- **Excerpt**
This repository contains the source code for the paper titled More Efficient Randomized Exploration for Reinforcement Learning via Approximate Sampling.
- Python: >= 3.8
- Tianshou: ==0.4.10
- Envpool: ==0.6.6
- Additional dependencies can be found in
requirements.txt
.
Hyperparameters and grid search parameters are organized within a configuration file located in the configs
folder. To initiate an experiment, select a configuration index to generate a corresponding dictionary. This dictionary defines the specific experiment setup. All outputs, including logs, are stored within the logs
folder. For detailed instructions, refer to the provided source code.
To launch an experiment using the configuration file atari8_fg_aULMC.json
with the index 1
, execute:
python main.py --config_file ./configs/atari8_fg_aULMC.json --config_idx 1
To identify the total number of parameter combinations for a given configuration (for instance, atari8_fg_aULMC.json
), run:
python utils/sweeper.py
This command outputs the total combinations:
Number of total combinations in atari8_fg_aULMC.json: 1728
To systematically explore each combination (indices 1 to 144), you could utilize a bash script:
for index in {1..144}
do
python main.py --config_file ./configs/atari8_fg_aULMC.json --config_idx $index
done
For handling a large batch of experiments, GNU Parallel is recommended for job scheduling:
parallel --eta --ungroup python main.py --config_file ./configs/atari8_fg_aULMC.json --config_idx {1} ::: $(seq 1 1728)

- **Raw data**

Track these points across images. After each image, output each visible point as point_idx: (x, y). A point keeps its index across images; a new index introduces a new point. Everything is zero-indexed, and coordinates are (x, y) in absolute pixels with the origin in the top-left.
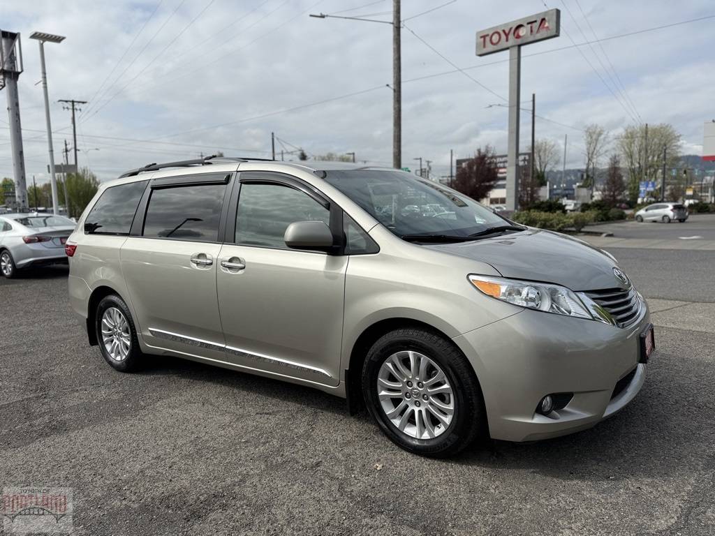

- **Exercises**
1. List every software requirement that the README pins to a specific version or version range, with its constraint.
2. According to the README, why do you pick a configuration index when starting an experiment?
3. Resume the README on running these experiments from where it stops.
The material has no connection to the README.

- **Results for the exercise**
1.
- Python: >= 3.8
- Tianshou: ==0.4.10
- Envpool: ==0.6.6

2. Picking a configuration index generates a corresponding dictionary. That dictionary defines the specific experiment setup, drawn from the hyperparameters and grid search parameters in the configuration file.

3.
If conducting multiple runs for the same configuration index, increment the index by the total number of combinations. For instance, to perform 5 runs for index 1
:
for index in 1 1729 3457 5185 6913
do
python main.py --config_file ./configs/atari8_fg_aULMC.json --config_idx $index
done
Alternatively, for simplicity:
parallel --eta --ungroup python main.py --config_file ./configs/atari8_fg_aULMC.json --config_idx {1} ::: $(seq 1 1728 8640)
To analyze experiment outcomes, simply execute:
python analysis.py
This script identifies unfinished experiments by checking for missing result files, reports memory usage, and produces a histogram of memory utilization for the logs/atari8_fg_aULMC/0
directory. It also generates CSV files summarizing the training and testing outcomes. For comprehensive details, see analysis.py
. Additional analysis tools are available in utils/plotter.py
.